近くの島に母と共に降ろされ、母はその島の大地で永久に眠ることが許された。
「お前は口が利けないのか?」
「可哀想に、よほどショックなことがあったのだろう。」
周囲はモモに同情し、親身になってくれたけど、モモがこの島に留まることは叶わなかった。
モモの噂がどこからか流れてしまったからだ。
『奇跡の歌を唄う少女がいる』
海賊だけでなく、海軍もその噂に飛びついた。
後で知ったことだが、海軍は前々からモモたちの存在を知っており、研究のためにずっと探していたらしい。
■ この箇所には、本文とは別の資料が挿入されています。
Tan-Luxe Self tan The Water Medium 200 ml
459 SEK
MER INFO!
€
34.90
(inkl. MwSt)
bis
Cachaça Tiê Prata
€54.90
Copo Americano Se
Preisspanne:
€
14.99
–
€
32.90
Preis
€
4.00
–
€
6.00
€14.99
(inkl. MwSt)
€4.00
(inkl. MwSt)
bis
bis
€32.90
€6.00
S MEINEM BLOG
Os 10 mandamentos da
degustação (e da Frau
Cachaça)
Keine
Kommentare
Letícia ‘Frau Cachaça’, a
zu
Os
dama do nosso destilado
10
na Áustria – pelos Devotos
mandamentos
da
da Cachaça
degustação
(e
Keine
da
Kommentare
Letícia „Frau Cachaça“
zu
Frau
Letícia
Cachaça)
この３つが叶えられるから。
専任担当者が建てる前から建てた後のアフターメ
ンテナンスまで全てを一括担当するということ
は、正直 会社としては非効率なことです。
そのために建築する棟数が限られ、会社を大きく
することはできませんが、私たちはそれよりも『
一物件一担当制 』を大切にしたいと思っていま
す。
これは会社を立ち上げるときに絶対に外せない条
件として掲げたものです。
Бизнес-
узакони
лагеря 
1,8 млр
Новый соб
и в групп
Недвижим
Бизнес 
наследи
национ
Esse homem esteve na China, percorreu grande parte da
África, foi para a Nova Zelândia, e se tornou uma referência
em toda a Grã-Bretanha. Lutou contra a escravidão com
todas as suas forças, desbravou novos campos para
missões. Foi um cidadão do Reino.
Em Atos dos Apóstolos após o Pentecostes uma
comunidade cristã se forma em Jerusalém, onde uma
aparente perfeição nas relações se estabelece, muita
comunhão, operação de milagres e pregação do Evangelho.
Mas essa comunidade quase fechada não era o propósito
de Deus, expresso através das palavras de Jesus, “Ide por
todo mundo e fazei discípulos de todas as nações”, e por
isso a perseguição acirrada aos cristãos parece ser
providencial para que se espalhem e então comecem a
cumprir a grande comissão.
出来れば母の眠るこの島にずっといたかったけど、実験動物や、悪い人たちに利用されたくない。
商船や連絡船に紛れてモモは何年もこのグランドラインを旅することとなった。
数年が経つと、モモの噂は尾ひれがつき、こんなふうに言われるようになった。
『グランドラインには奇跡の歌を唄う、セイレーンがいる』
こうして幻の精霊として追われるようになったモモは、贖罪と自身の安全のために、その後12年の間、一言も口を利くことがなかった。